I suoi lineamenti regolari erano smagriti, tesi sulle ossa come su un telaio; la pelle, grigia e screpolata, pendeva, soprattutto sul collo, e ricordava le scaglie di un rettile; i suoi occhi, un tempo azzurro cromo, erano appena percepibili sotto le palpebre abbassate. L’ex poliziotto non portava più i capelli lunghi che lo avevano reso celebre, ora erano tagliati praticamente a spazzola; la nobile chioma d’argento aveva lasciato il posto a un cranio di latta.

Il suo corpo, ancora robusto, era inghiottito da una tuta sportiva blu, il cui collo si allargava sulle spalle con due ali ondulate. Accanto al suo piatto, Paul vide una pila di tagliandi delle scommesse sui cavalli. Jean-Louis Schiffer, la leggenda della strada, era diventato il bookmaker di una banda di agenti del traffico in pensione.

Come aveva potuto immaginare di farsi aiutare da una simile carcassa? Ma era troppo tardi per tornare indietro. Paul sistemò la cintura, la pistola e le manette, e si dipinse in volto l’espressione dei momenti importanti — sguardo dritto e mascelle serrate. Nel frattempo, gli occhi di ghiaccio si erano già posati su di lui. Quando egli fu a qualche passo, l’altro, senza preamboli, buttò lì:

«Sei troppo giovane per essere dell’IGS.»

«Capitano Paul Nerteaux, polizia giudiziaria, decimo arrondissement.»

Aveva pronunciato la frase con un tono militare che subito rimpianse, ma il vecchio aggiunse:

«Rue de Nancy?»

«Rue de Nancy.»

La domanda era un complimento indiretto: a quell’indirizzo si trovava il SARIJ, il servizio giudiziario del quartiere. Schiffer aveva riconosciuto in lui l’investigatore, il poliziotto di strada.

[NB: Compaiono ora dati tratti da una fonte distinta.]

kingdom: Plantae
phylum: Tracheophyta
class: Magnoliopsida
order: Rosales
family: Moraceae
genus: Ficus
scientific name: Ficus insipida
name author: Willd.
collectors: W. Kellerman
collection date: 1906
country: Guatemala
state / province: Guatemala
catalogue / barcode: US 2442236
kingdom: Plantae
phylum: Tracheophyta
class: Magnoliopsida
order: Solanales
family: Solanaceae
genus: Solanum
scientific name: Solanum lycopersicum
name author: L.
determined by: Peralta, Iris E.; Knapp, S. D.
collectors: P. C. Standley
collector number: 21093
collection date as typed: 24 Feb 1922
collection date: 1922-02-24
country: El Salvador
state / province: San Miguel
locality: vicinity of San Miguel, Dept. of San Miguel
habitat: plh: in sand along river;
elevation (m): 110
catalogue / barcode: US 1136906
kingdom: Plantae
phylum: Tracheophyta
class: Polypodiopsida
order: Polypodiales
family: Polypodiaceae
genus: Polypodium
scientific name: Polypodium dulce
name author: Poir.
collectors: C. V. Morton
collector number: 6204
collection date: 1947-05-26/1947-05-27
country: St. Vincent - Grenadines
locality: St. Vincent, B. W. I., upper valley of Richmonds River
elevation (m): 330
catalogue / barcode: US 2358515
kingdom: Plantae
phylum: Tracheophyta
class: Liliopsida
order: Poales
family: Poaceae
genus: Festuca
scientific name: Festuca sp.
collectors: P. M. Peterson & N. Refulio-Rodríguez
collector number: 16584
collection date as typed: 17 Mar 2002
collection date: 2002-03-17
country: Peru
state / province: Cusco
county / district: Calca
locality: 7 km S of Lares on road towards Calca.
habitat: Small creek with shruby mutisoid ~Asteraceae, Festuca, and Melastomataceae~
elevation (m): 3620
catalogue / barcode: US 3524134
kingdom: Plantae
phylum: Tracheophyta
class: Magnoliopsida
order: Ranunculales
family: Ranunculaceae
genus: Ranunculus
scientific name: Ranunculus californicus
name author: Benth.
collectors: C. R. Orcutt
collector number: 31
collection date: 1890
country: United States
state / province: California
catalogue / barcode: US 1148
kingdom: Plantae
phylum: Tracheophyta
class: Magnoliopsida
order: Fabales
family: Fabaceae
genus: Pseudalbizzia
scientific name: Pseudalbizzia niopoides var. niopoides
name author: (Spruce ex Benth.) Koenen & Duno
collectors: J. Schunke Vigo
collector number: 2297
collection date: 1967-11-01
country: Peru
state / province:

Paul prese una sedia, lanciando un’occhiata involontaria agli scommettitori, ancora appostati davanti al televisore. Schiffer seguì il suo sguardo e si lasciò sfuggire una risata:

«Passi una vita a sbattere le canaglie in galera per ottenere cosa alla fine? Di ritrovarti tu stesso al gabbio.»

Portò alla bocca un pezzo di carne. Sotto la pelle le mascelle entrarono in azione, come ingranaggi ben oliati. Paul dovette rivedere il suo giudizio, il Cifra non era poi così spento. Bastava soffiare su quella mummia per spazzarne la polvere.

«Cosa vuoi?» disse l’uomo dopo aver ingoiato il boccone.

Paul utilizzò il suo tono più modesto:

«Sono venuto a chiederle un consiglio.»

«A proposito di cosa?»

«A proposito di questo.»

Tirò fuori dalla tasca del giaccone una busta in carta da pacchi che posò a fianco dei tagliandi delle scommesse. Schiffer spostò il piatto e aprì l’involucro senza fretta. Ne estrasse una decina di fotografie a colori.

Guardò l’altro e chiese:

«Cos’è?»

«Un volto.»

Passò alle immagini successive. Paul commentò:

«Il naso è stato tagliato con un taglierino. O con un rasoio. Le lacerazioni e gli sfregi sulle guance sono state fatte con lo stesso strumento. Il mento è stato limato. Le labbra tagliate con le forbici.»

Schiffer tornò alla prima fotografia, senza dire una parola.

«Prima di tutto quello», continuò Paul, «ci sono state le botte. Secondo il medico legale, le mutilazioni sono state effettuate dopo la morte.»

«Identificata?»

«No, le impronte non hanno dato risultati.»

«Età?»

«Circa venticinque anni.»

«Causa finale del decesso?»

«Abbiamo una vasta scelta. Le botte. Le ferite. Le bruciature. Il corpo era nello stesso stato della faccia. In linea di massima, ha subito più di ventiquattr’ore di torture. Aspetto i dettagli. È in corso l’autopsia.»

Il pensionato alzò le palpebre:

«Perché mi mostri questo?»

«Il cadavere è stato trovato ieri, all’alba, vicino all’ospedale Saint-Lazare.»

«E allora?»

«Era il suo territorio. Lei ha passato più di vent’anni nel decimo arrondissement.»